(DODF de 22/12/2016)
O SUBSECRETÁRIO DA RECEITA, DA SECRETARIA DE ESTADO DE FAZENDA DO DISTRITO FEDERAL, no uso de suas atribuições regimentais, com base no disposto no inciso II do artigo 149 do Decreto n° 33.269, de 18 de outubro de 2011, e tendo como objeto de interpretação a Lei n° 937, de 13 de outubro de 1995:
CONSIDERANDO que o disposto no artigo 170, da Lei Complementar n° 5.172, de 25 de outubro de 1966, (Código Tributário Nacional – CTN), determina que a lei poderá autorizar a compensação de créditos tributários com créditos líquidos e certos, vencidos ou vincendos, do sujeito passivo contra Fazenda pública;
CONSIDERANDO que o artigo 69 da Lei Complementar n° 004, de 30 de dezembro de 2004, (Código Tributário do DF), da mesma forma decide que a Lei disciplinará as condições e sob que garantias será celebrada a compensação de créditos tributários com créditos líquidos e certos, vencidos ou vincendos;
CONSIDERANDO a Lei n° 937, de 13 de outubro de 1995, que autoriza a restituição de tributos indevidamente pagos mediante a compensação com créditos tributários da Fazenda Pública do Distrito Federal e dá outras providências, a qual não restringe a compensação com créditos vencidos, autorizando expressamente no artigo 4° que, inexistindo créditos inscritos em dívida ativa ou em faze de cobrança administrativa, a restituição de tributos indevidamente pagos poderá ser efetuada pela compensação com outros créditos, de mesma natureza;
CONSIDERANDO que, nos termos dos artigos 141 e 142 do CTN, a exigibilidade do crédito tributário opera-se mediante sua regular constituição do lançamento, o fenômeno da cobrança administrativa inaugura-se com o término do prazo fixado para pagamento do tributo e interposição de recurso administrativo ou, tratando-se de contencioso administrativo fiscal, quando do trânsito em julgado da decisão administrativa contrária ao sujeito passivo,
DECLARA:
Art. 1° A restituição de tributos indevidamente pagos, para contribuinte requerente ou terceiros, quando não existirem créditos tributários inscritos em dívida ativa, inclusive ajuizados ou em fase de cobrança administrativa poderá ser realizada por meio de compensação com outros créditos tributários vincendos, de mesma natureza, líquidos e certos, da Fazenda Pública.

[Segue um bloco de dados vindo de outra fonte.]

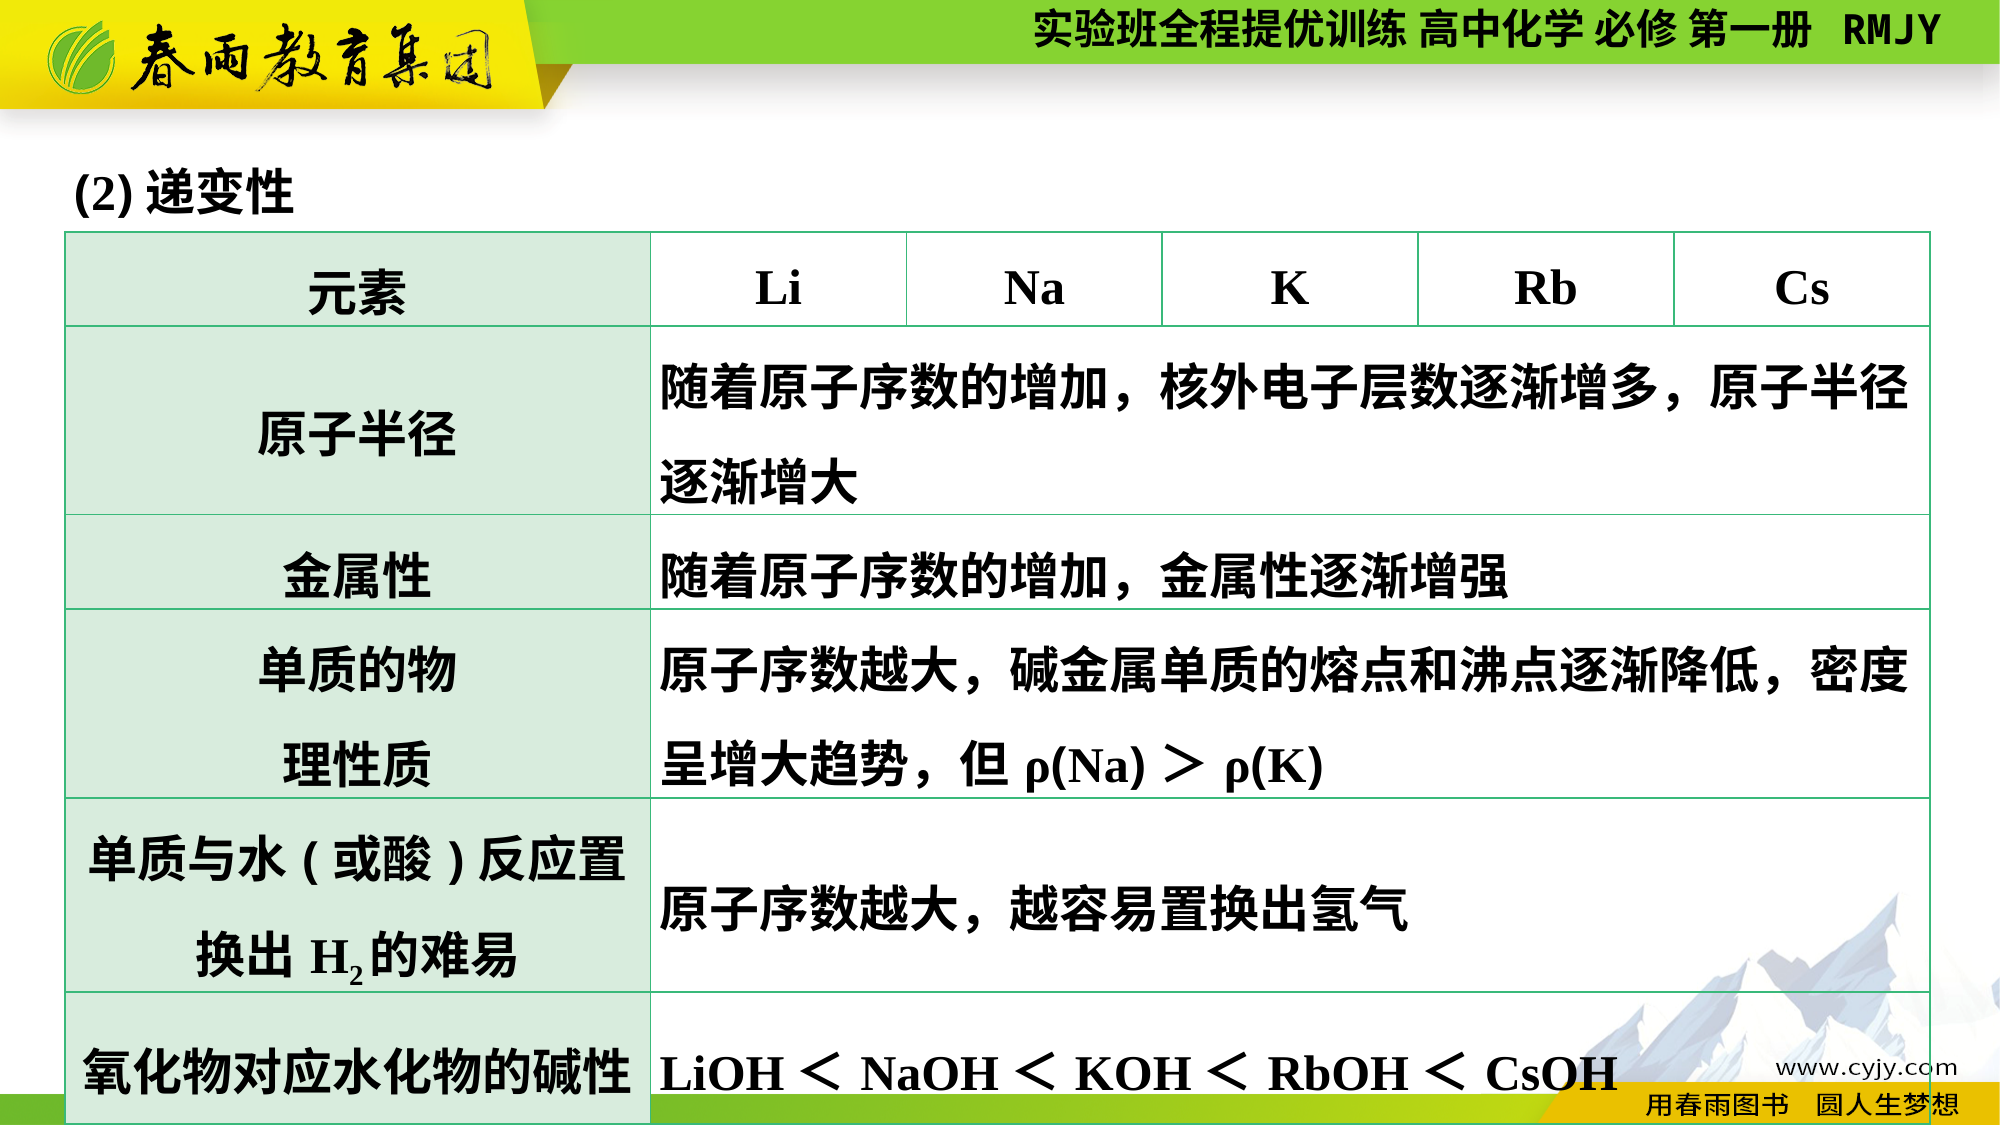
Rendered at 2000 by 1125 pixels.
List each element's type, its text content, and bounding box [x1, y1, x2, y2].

table_cell LiOH＜NaOH＜KOH＜RbOH＜CsOH [651, 993, 1929, 1123]
table_header Cs [1675, 233, 1929, 325]
table_cell 单质的物 理性质 [66, 610, 650, 797]
table_header Rb [1419, 233, 1673, 325]
list (2)递变性 [59, 122, 1944, 217]
table_cell 金属性 [66, 515, 650, 608]
table_header Li [651, 233, 906, 325]
table_header K [1163, 233, 1417, 325]
table_header 元素 [66, 233, 650, 325]
table_header Na [907, 233, 1161, 325]
table_cell 单质与水(或酸)反应置换出H2的难易 [66, 799, 650, 991]
table_cell 随着原子序数的增加，金属性逐渐增强 [651, 515, 1929, 608]
table_cell 原子半径 [66, 327, 650, 514]
table_cell 氧化物对应水化物的碱性 [66, 993, 650, 1123]
table_cell 随着原子序数的增加，核外电子层数逐渐增多，原子半径逐渐增大 [651, 327, 1929, 514]
table_cell 原子序数越大，碱金属单质的熔点和沸点逐渐降低，密度呈增大趋势，但ρ(Na)＞ρ(K) [651, 610, 1929, 797]
table_cell 原子序数越大，越容易置换出氢气 [651, 799, 1929, 991]
picture [0, 0, 2000, 1125]
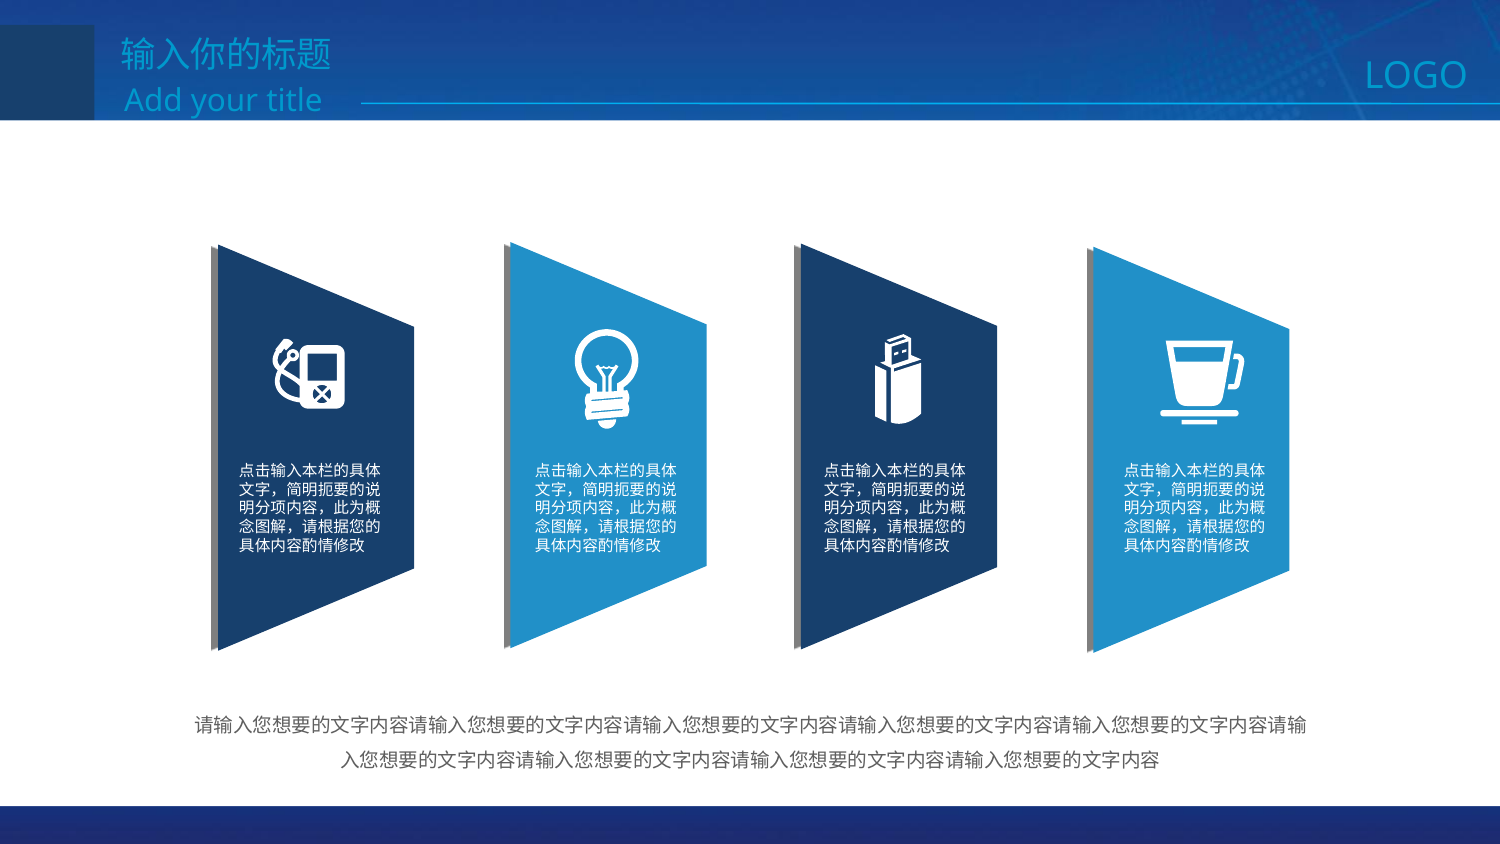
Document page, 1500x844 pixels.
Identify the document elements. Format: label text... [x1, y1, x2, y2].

text_box [1093, 246, 1290, 653]
picture [0, 0, 1500, 120]
text_box 点击输入本栏的具体文字，简明扼要的说明分项内容，此为概念图解，请根据您的具体内容酌情修改 [227, 455, 399, 561]
text_box [800, 243, 998, 650]
text_box [1181, 419, 1218, 425]
text_box 点击输入本栏的具体文字，简明扼要的说明分项内容，此为概念图解，请根据您的具体内容酌情修改 [1112, 455, 1284, 561]
text_box [1165, 340, 1234, 407]
text_box 请输入您想要的文字内容请输入您想要的文字内容请输入您想要的文字内容请输入您想要的文字内容请输入您想要的文字内容请输入您想要的文字内容请输入您想要的文字内容请输入您想要的文字内容请输入您想要的文字内容 [185, 695, 1314, 778]
text_box [1227, 353, 1245, 390]
text_box [1160, 410, 1239, 417]
text_box 点击输入本栏的具体文字，简明扼要的说明分项内容，此为概念图解，请根据您的具体内容酌情修改 [523, 455, 695, 561]
text_box [574, 329, 639, 429]
text_box [218, 244, 415, 651]
text_box [510, 242, 707, 649]
picture [0, 807, 1500, 844]
text_box [272, 338, 345, 409]
text_box 点击输入本栏的具体文字，简明扼要的说明分项内容，此为概念图解，请根据您的具体内容酌情修改 [812, 455, 984, 561]
text_box [875, 365, 887, 422]
text_box [880, 334, 922, 424]
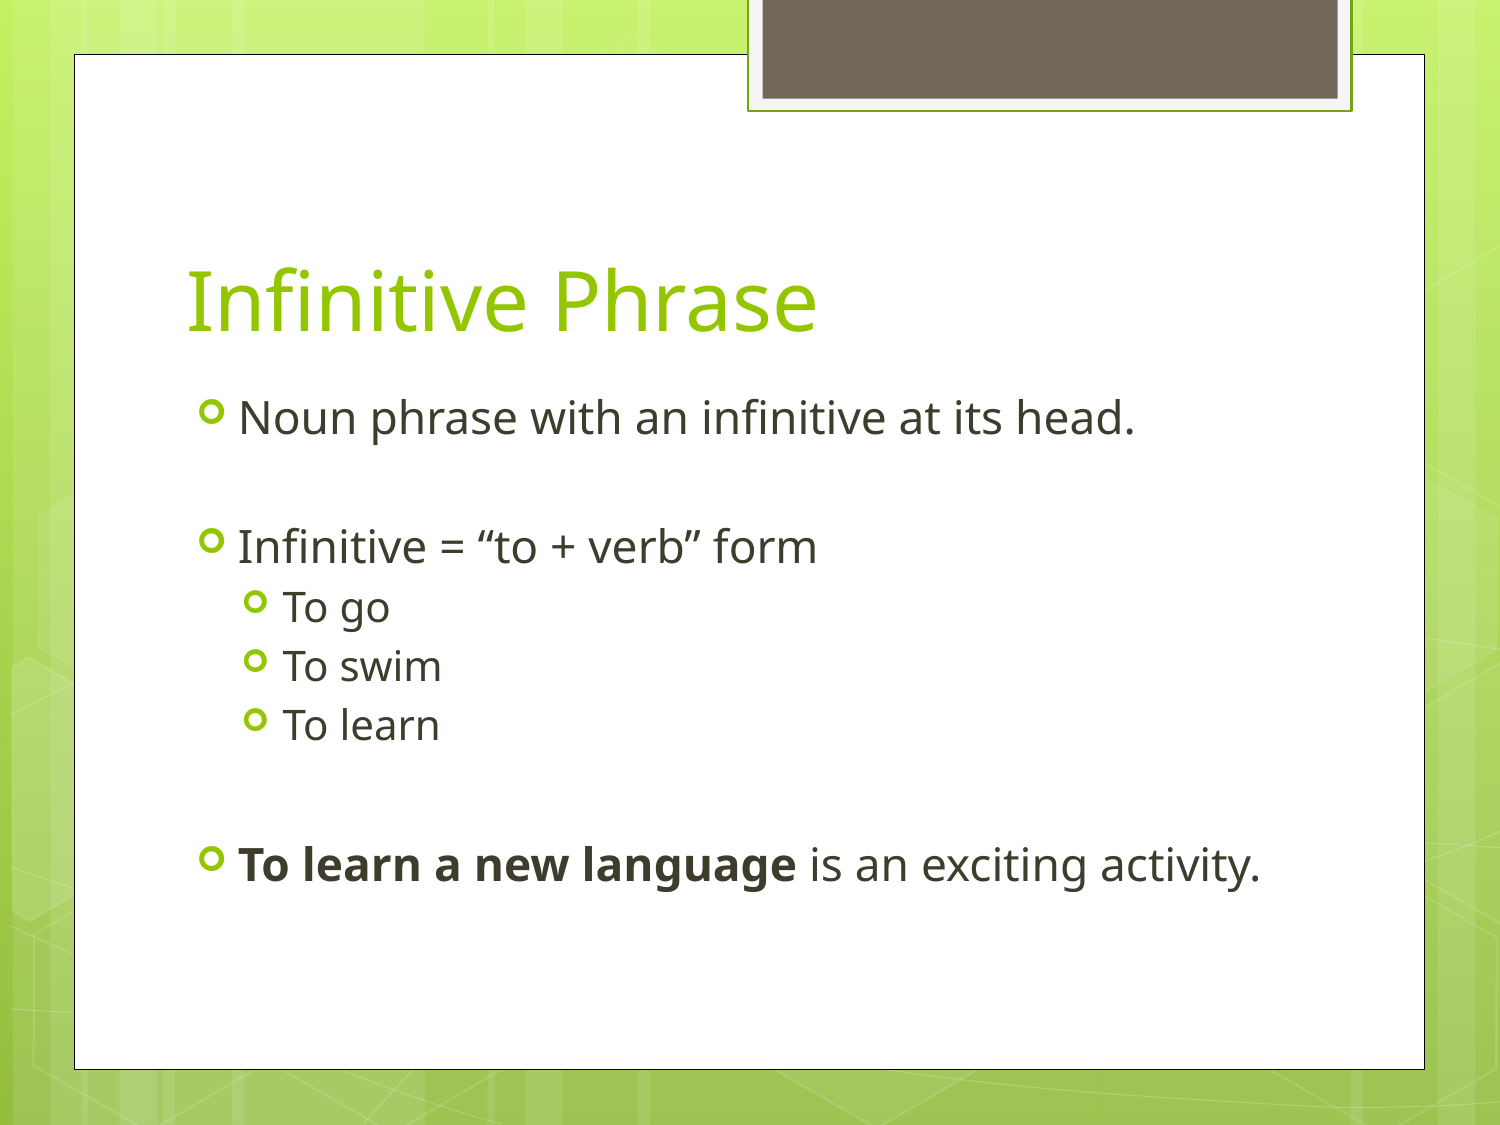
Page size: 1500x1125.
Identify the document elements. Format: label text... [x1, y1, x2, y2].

list Noun phrase with an infinitive at its head. Infinitive = “to + verb” form To go To swim To learn To learn a new language is an exciting activity. [171, 381, 1283, 957]
title Infinitive Phrase [171, 168, 1324, 357]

Art. 2° O prazo de cobrança administrativa inicia-se, quanto aos créditos tributários:
I – não contenciosos, após o prazo:
a) para pagamento do tributo ou interposição de recurso administrativo, o que encerrar por último;
b) previsto na legislação para pagamento do tributo declarado tempestivamente, ou a partir do recebimento da declaração, na hipótese de declaração fora do prazo legal;
II – sujeitos à jurisdição contenciosa, quando do trânsito em julgado da decisão administrativa contrária ao sujeito passivo.
Parágrafo único. O disposto na alínea “b” do inciso I do caput deste artigo aplica-se exclusivamente aos créditos declarados pelo contribuinte, por escrituração fiscal eletrônica, em guias de informação e apuração, ou nos livros fiscais exigidos antes da obrigatoriedade da escrituração fiscal eletrônica, conforme o caso.
Brasília/DF, 20 de dezembro de 2016.